I was looking for a good way to access XML resources (like RSS feeds) in Scala, and I currently like the idea of using ScalaJ-HTTP to access the URL and download the XML content, and then using the Scala XML library to process the XML string I download from the URL.

This example Scala program shows my current approach:

import scalaj.http.{Http, HttpResponse}
import scala.xml.XML

object GetXml extends App
{
    // get the xml content using scalaj-http
    val response: HttpResponse[String] = Http("http://www.chicagotribune.com/sports/rss2.0.xml")
                                        .timeout(connTimeoutMs = 2000, readTimeoutMs = 5000)
                                        .asString
    val xmlString = response.body

    // convert the `String` to a `scala.xml.Elem`
    val xml = XML.loadString(xmlString)

    // handle the xml as desired ...
    val titleNodes = (xml \\ "item" \ "title")
    val headlines = for {
        t <- titleNodes
    } yield t.text
    headlines.foreach(println)

}

A few notes about this application:

  • I like using ScalaJ-HTTP to download the content as an HTTP GET request, in part because I like to be able to easily set timeout values on the GET request.
  • Once I get the XML from the URL, it’s easy to convert that to a Scala XML object using XML.loadString.
  • Once I have the XML like that, I can then process it however I want to.

The build.sbt file

If you want to test this on your own computer, the only other thing you need (besides having Scala and SBT installed) is a build.sbt file to go along with it. Here’s mine:

name := "ScalajHttpXml"

version := "1.0"

scalaVersion := "2.11.7"

resolvers += "Typesafe Repository" at "http://repo.typesafe.com/typesafe/releases/"

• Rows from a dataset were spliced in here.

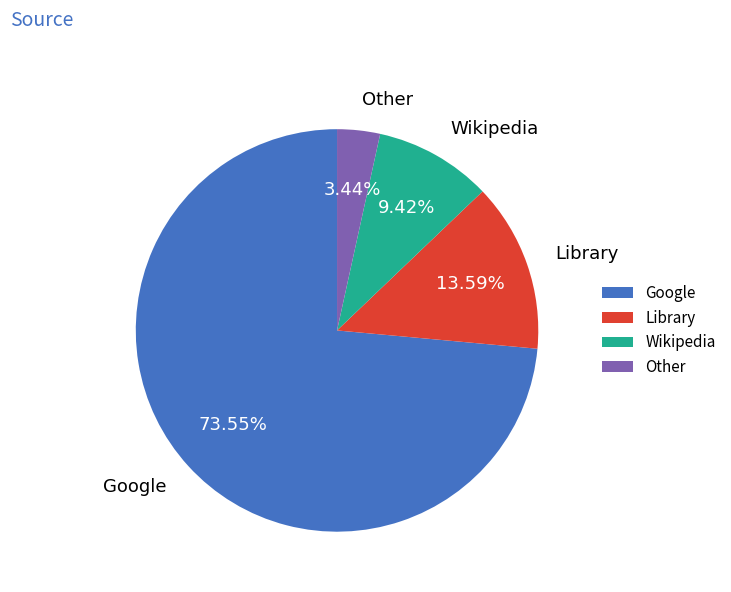

What percentage is NOT represented by Wikipedia?

90.6%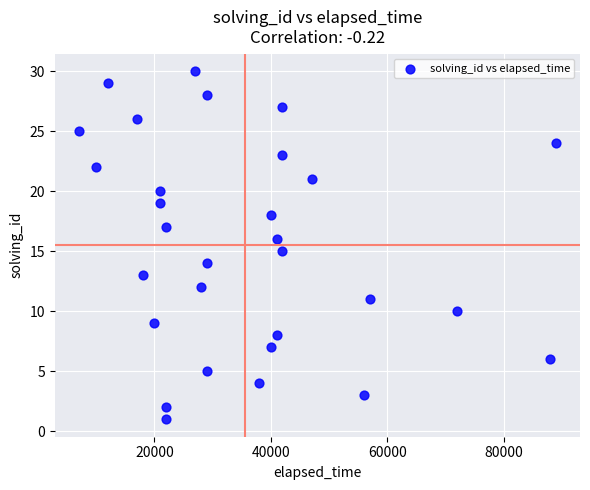

What is the range of X values (max minus min)?

82000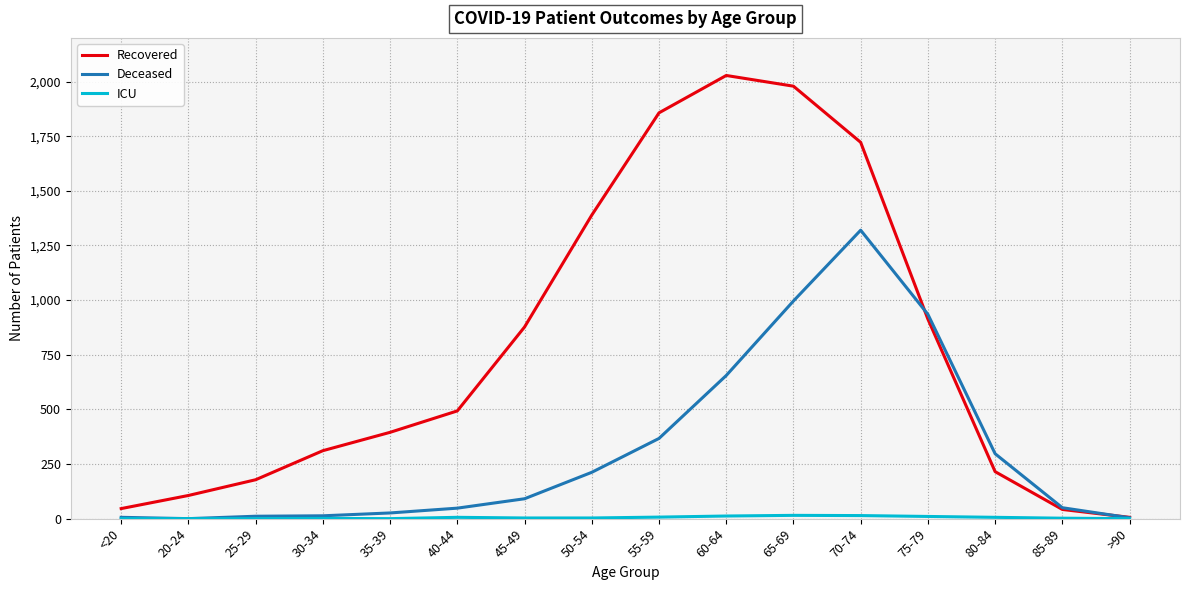

What is the maximum value shown in the chart?

2028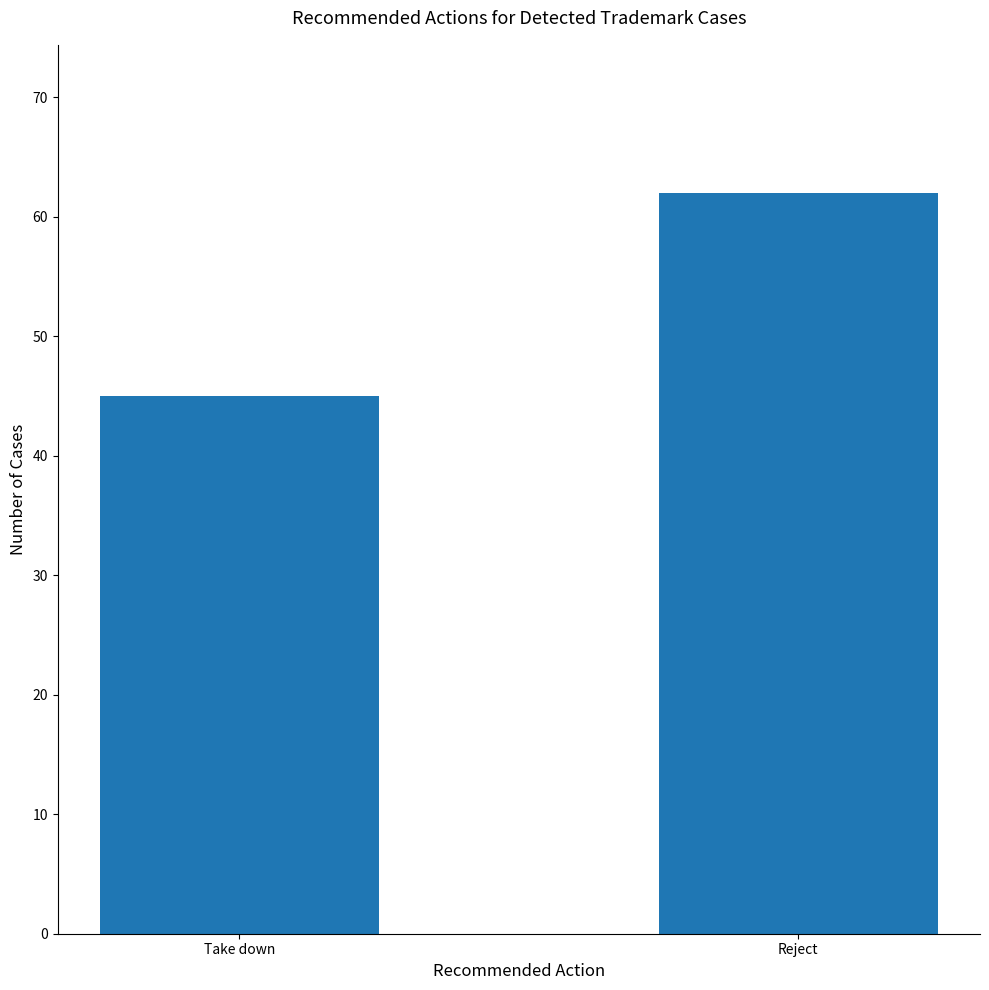

Between Take down and Reject, which is larger?

Reject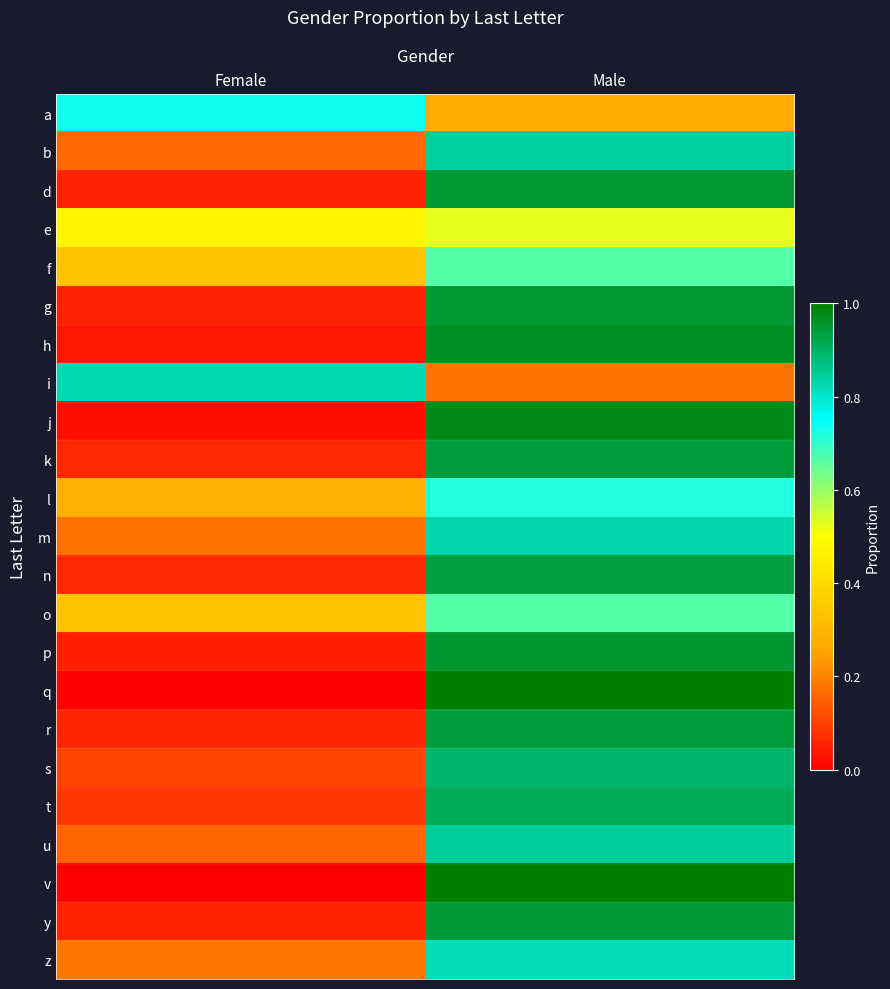

At which category does the chart reach its peak across all series?

Male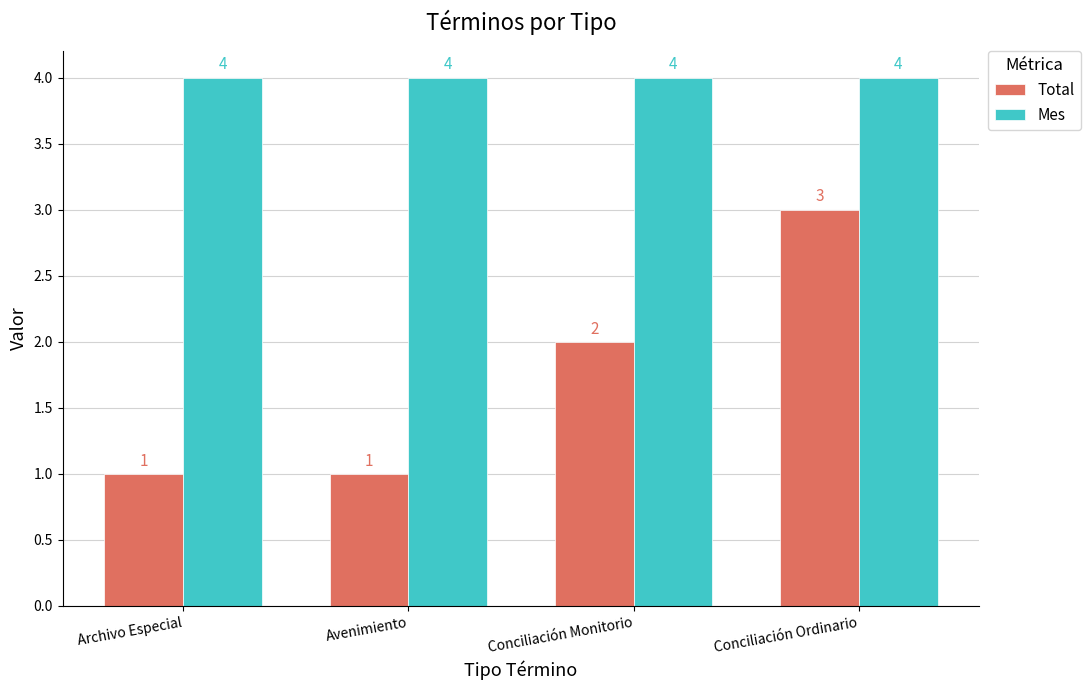

Count the number of data series in this chart.

2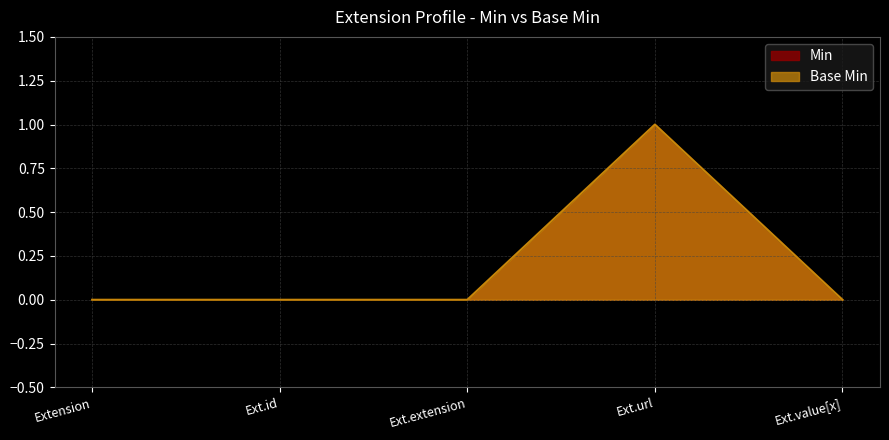

Does the chart display data point markers on the line(s)?

No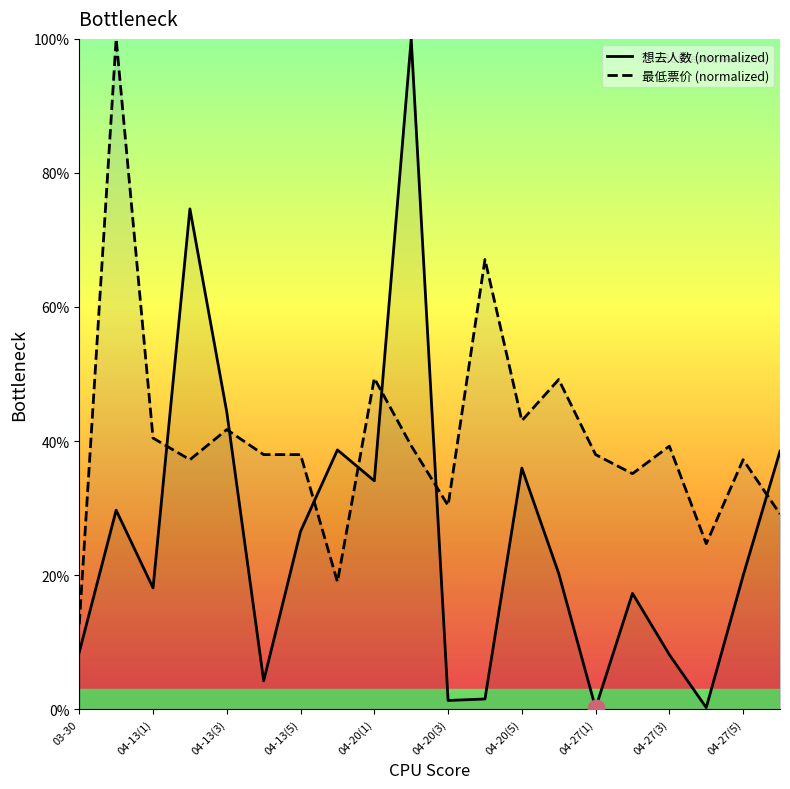

What is the maximum value for 最低票价 (normalized)?

100.0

libraryDependencies ++= Seq(
    "org.scalaj" %% "scalaj-http" % "2.3.0",
    "org.scala-lang.modules" %% "scala-xml" % "1.0.3"
)

scalacOptions += "-deprecation"

Once you have that Scala source code and build.sbt file, you can test this Scala/HTTP/XML solution on your system. (Note that the Scala XML project is now separate from the base Scala libraries.)